Kimisi uçağı Rusya kendisi düşürdü derken, kimisi parelele işaret edecek, kimisi de ABD’ye. Komplo teorileri gırla gidecek, bu arada açık ve yalın gerçek yine ıskalanacak. Türkiye Rusya’nın uçağını düşürmüş, Erdoğan Putin’in façasını çizmiştir. Amma olmaz, olamaz, kazın ayağı böyle olamaz asla. Bunda mutlaka bir komplo, bir bit yeniği olmalıdır. Komplosuz hayat düşünülemez.

Kedidir Kedi

Arap baharı denen sürecin aslında Ortadoğu İslam intifadası olduğu konusunda çok net bir gözlem ve kanaate sahip olan İslamcılarla, olaylara komplo olarak bakan ve bit yeniği arayan İslamcılar arasında, (sonradan gerçeği görerek bu görüşlerinden dönen kısmı hariç) süreç içinde dozu gittikçe artan bir tartışma ve hasımlaşma başladı ve bu durum Suriye intifadası ile tavan yaptı.

İntifadalara komplo olarak bakanlar başlangıçta mazur sayılabilirlerdi. Çünkü kimsenin beklemediği, Türkiye İslamcılarının ufuklarının ötesinde bir sosyal süreç vardı ve şablonik düşünmeye alışmış Türkiye İslamcılarının komplo yorumları normal sayılabilirdi.

Lakin süreç ilerledikçe intifadaların komplo olmadığına, komplo kurduğu iddia edilen batılıların bile bu intifadalara hazırlıksız yakalandığı ve bunların önünü almaya çalıştığına dair emareler ortay çıktıkça bu ithamlardan vaz geçilmesi ve olayların olduğu gibi – doğru olarak gözlemlenmeye ve anlaşılmaya çalışılması gerekirdi ki; bir kısım İslamcı bunu yaparken, bir kısmı dediğim dedik demeye devam etti bu güne kadar ve öyle görünüyor ki hesap gününe kadar da devam edecekler.

Hevalarını İlah Edinen İslamcılar!

Maalesef Türkiye İslamcılarının önemli bir kısmı, Ortadoğu İntifadaları ve özellikle Suriye kıyamı konusunda, artık kör göze parmak misali ortaya çıkan açık ve acı gerçeklere rağmen, hala dediğim dedik tutumundan vaz geçmiş değiller.
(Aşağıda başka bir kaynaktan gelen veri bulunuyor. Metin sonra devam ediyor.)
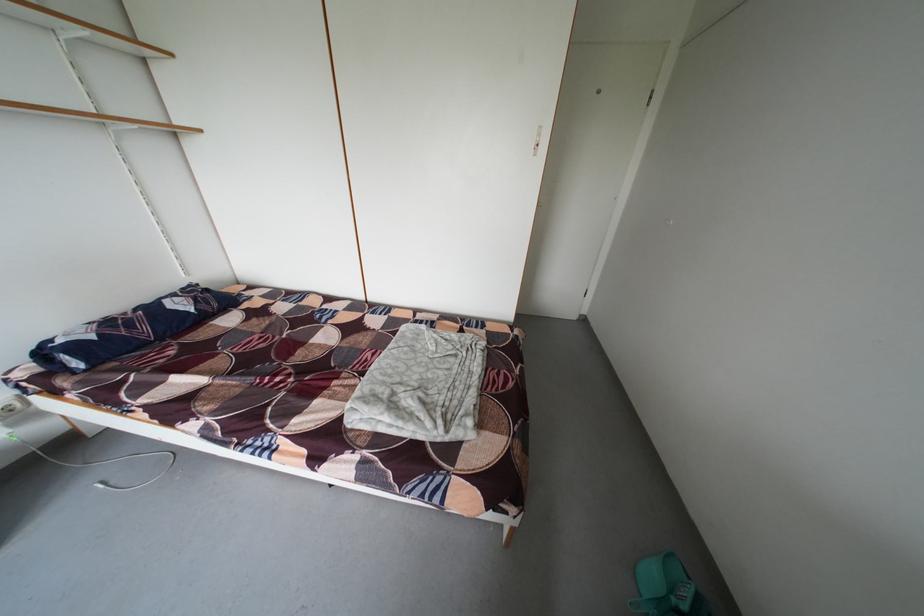
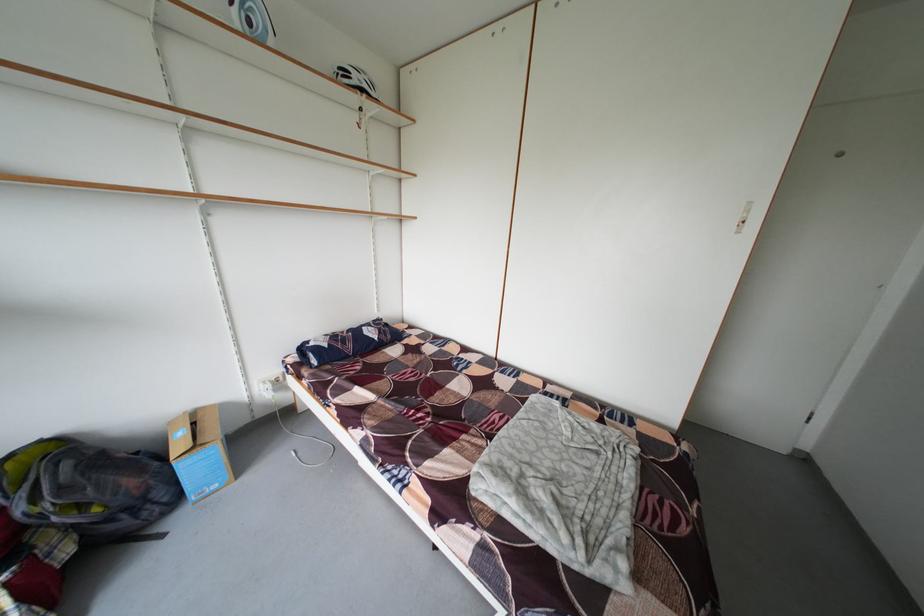
Question: The camera is either moving clockwise (left) or counter-clockwise (right) around the object. The first image is from the beginning of the video and the second image is from the end. Is the camera moving left or right when shooting the video?

Choices:
 (A) Left
 (B) Right

Answer: (B)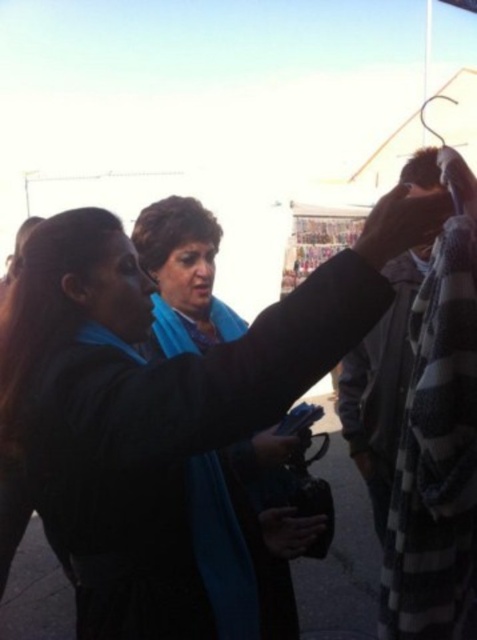
Question: Is matte black jacket at upper center further to the viewer compared to blue fabric scarf at center?

Choices:
 (A) yes
 (B) no

Answer: (B)

Question: Is matte black jacket at upper center positioned at the back of blue fabric scarf at center?

Choices:
 (A) no
 (B) yes

Answer: (A)

Question: Does matte black jacket at upper center have a greater width compared to blue fabric scarf at center?

Choices:
 (A) no
 (B) yes

Answer: (B)

Question: Which object appears farthest from the camera in this image?

Choices:
 (A) blue fabric scarf at center
 (B) matte black jacket at upper center

Answer: (A)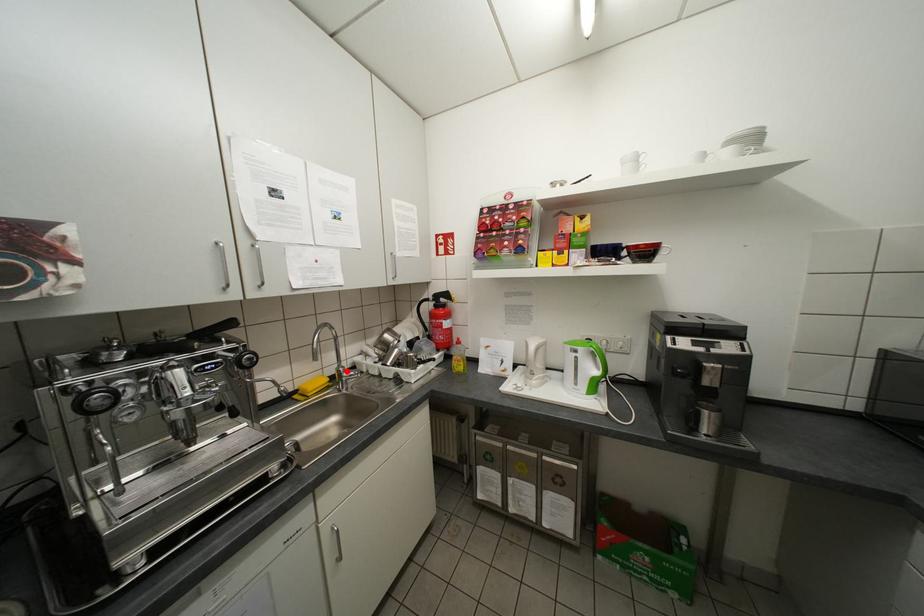
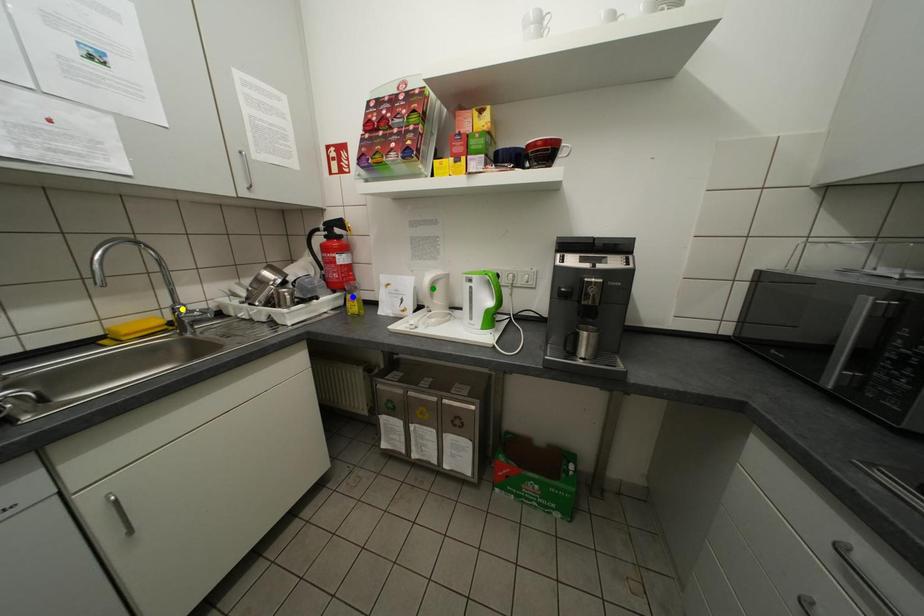
Question: I am providing you with two images of the same scene from different viewpoints. A red point is marked on the first image. You are given multiple points on the second image. Can you choose the point in image 2 that corresponds to the point in image 1?

Choices:
 (A) blue point
 (B) yellow point
 (C) green point

Answer: (B)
Adeta, bir kez tükürdüm, artık yalayamam durumuna girdi komplocuların hatırı sayılır bir kısmı. Ve belki yanlış tarafta olmanın ezikliğinden (bir kısma da başka hevai nedenlerle) gittikçe hırçınlaştılar bu iddialarında. Bir kısmı öyle ileri gitti ki, bunların intifada yapan ve onları destekleyen Müslümanlara hınç ve iftiraları, tescilli İslam düşmanlarını aratmadı zaman zaman.

Bazılarını Artık Sadece Teneşir Paklar

Bu tutumlarının hevalarını ilahlaştırmaktan başka ne tür bir açıklaması olabilir, bilemiyorum. Öyle bir hevaki, öngörülerinin doğru çıkması ile Suriye halkının toptan helak olması arasında bir seçenek tanınsa, ikinci seçeneği tercih edecek (daha doğrusu etmiş) durumdalar. Adeta dediklerin gerçekleşmesi uğruna, bütün ümmetin helakini arzular hale gelmiş durumdalar.

Doğrusu bu tipleri teneşirden başka paklayacak bir yer, ateşten başka da temizleyecek bir temizleyici yok gibi.